Ich liebe es, wie in Nebensätzen einfach deutlich gemacht wird, dass vieles davon durch patriarchale, westlich-weiße Strukturen und Sichtweisen bedingt ist:
„Doch im Grunde weiß die Medizinforschung gar nichts. Als ich noch studiert habe, hat man uns beigebracht, dass bei Cis-Frauen die Diagnose Hirsutismus [übermäßiger Haarwuchs] gestellt wird, wenn sie sich mehr als zweimal pro Monat die Geschichtsbehaarung entfernen müssen.“
TJ schnaubt verächtlich. Sie weiß genau, dass Chandani sich jede Woche die Augenbrauen zupft, genau wie TJ es früher getan hat. Für sie gehörte dieses Ritual zur Normalität. Denn TJs und Chandanis Haare wachsen schneller, dicker und länger nach als die anderer Mädchen. Plötzlich muss TJ an Dr. Chens Worte im Debattierkurs denken: Wer hat das Recht zu entscheiden, was als Krankheit zählt und was einfach zur natürlichen Vielfalt gehört?
Weiße Menschen, ganz offensichtlich.– „Der beste Beweis bist du selbst“, S. 245
Rassismus ist kein Thema des Buches, klingt aber an Stellen wie oben durchaus an.
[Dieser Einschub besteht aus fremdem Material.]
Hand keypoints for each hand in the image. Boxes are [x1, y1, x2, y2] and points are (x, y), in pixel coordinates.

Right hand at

Genauso wie Queerness kein Thema ist, aber durch kleine Details wird deutlich, dass Queerness zu unserer Gesellschaft ganz normal dazugehört. Sei es durch Sätze in denen von einer Fachperson mit dem Neopronomen „sier“ gesprochen wird oder wenn kurz erwähnt wird, wie wichtig es für trans und nichtbinäre Personen ist, wenn sie ihren Körper ihrem Gender mehr anpassen können (z.B. durch kosmetische Behandlungen). TJ schreibt ihren Namen und ihre Pronomen auf ein Namensschild und das ist alles ganz normal, keine Erklärung, Diskussion oder Vertiefung ist hier nötig.
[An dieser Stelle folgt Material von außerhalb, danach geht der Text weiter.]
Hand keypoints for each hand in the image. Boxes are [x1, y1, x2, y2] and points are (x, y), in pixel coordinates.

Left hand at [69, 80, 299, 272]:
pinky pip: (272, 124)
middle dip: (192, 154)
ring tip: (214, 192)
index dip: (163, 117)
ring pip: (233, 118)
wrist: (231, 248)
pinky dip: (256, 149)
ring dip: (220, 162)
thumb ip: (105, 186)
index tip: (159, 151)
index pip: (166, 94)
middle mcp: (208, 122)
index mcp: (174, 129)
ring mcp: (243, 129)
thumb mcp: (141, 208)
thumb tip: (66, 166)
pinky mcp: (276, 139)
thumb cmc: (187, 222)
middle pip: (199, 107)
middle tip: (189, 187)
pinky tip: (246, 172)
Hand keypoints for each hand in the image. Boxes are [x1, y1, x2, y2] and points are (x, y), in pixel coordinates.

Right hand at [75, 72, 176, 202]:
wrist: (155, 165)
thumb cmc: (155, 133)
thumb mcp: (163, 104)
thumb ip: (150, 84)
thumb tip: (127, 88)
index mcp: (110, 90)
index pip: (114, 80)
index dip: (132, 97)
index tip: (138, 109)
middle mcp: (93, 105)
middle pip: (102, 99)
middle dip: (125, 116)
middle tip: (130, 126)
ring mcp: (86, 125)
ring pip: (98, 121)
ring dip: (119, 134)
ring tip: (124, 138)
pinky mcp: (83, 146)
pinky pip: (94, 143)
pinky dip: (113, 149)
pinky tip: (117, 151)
„Der beste Beweis bist du selbst“ ist ein Buch, dass die Vielfalt unserer Gesellschaft ganz nebenbei widerspiegelt. Die Geschichte ist erzählt aus einer weiblichen POC Perspektive durch eine absolut nachvollziehbare Hauptfigur. Es geht darum wie wichtig Selbstliebe ist und v.a. wie schwer diese manchmal sein kann.
Das Buch bring neben allem bereits erwähnten außerdem noch absolut begeistert ein „nerdiges“ Thema rüber: Debattieren. Ich fand die Hintergründe dazu echt interessant und habe Lust bekommen mich mehr mit dem Thema zu beschäftigen. Wenn ein Buch sowas schafft ist das immer ein gutes Zeichen finde ich ;-)
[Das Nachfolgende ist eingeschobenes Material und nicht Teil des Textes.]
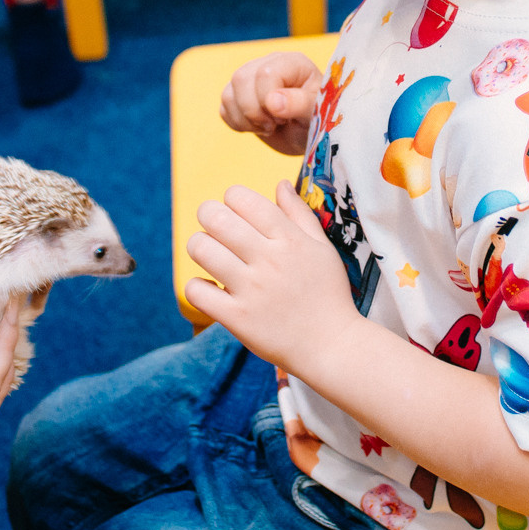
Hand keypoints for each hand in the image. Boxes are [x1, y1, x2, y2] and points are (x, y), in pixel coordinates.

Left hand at [184, 181, 358, 373]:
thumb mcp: (322, 248)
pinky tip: (211, 288)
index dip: (231, 199)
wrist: (332, 346)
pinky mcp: (237, 319)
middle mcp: (269, 260)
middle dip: (207, 215)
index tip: (236, 213)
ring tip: (211, 256)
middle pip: (215, 218)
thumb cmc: (328, 294)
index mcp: (289, 239)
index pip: (242, 198)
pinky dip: (197, 286)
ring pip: (201, 249)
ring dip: (199, 247)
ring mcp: (251, 290)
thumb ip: (299, 214)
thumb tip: (280, 183)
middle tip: (214, 229)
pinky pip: (197, 291)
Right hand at [220, 51, 320, 154]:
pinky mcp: (239, 95)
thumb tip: (272, 101)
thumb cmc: (319, 120)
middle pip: (241, 79)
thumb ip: (300, 104)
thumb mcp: (316, 113)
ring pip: (228, 93)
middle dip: (254, 111)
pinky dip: (237, 123)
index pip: (265, 73)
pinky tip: (257, 127)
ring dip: (245, 119)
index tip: (284, 117)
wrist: (308, 134)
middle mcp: (268, 64)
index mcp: (292, 62)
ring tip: (268, 127)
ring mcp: (251, 78)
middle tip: (275, 124)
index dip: (269, 100)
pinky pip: (224, 107)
„Der beste Beweis bist du selbst“ ist spannend, toll geschrieben und hat wie gesagt alles, was ich mir von einem Jugendbuch wünsche: Gesellschaftskritik, Diversität, Teenie-Themen und eine unaufdringliche Lovestory, die nicht nur um ihretwillen da ist, sondern auch die Handlung vorantreibt. Das Ganze verpackt hinter einem unfassbar ausdrucksstarken Cover.
In meinen Augen ist das Buch nicht umsonst 2024 von der Jugendjury für den Deutschen Jugendliteratur Preis nominiert worden! Gewonnen hat es aber leider nicht.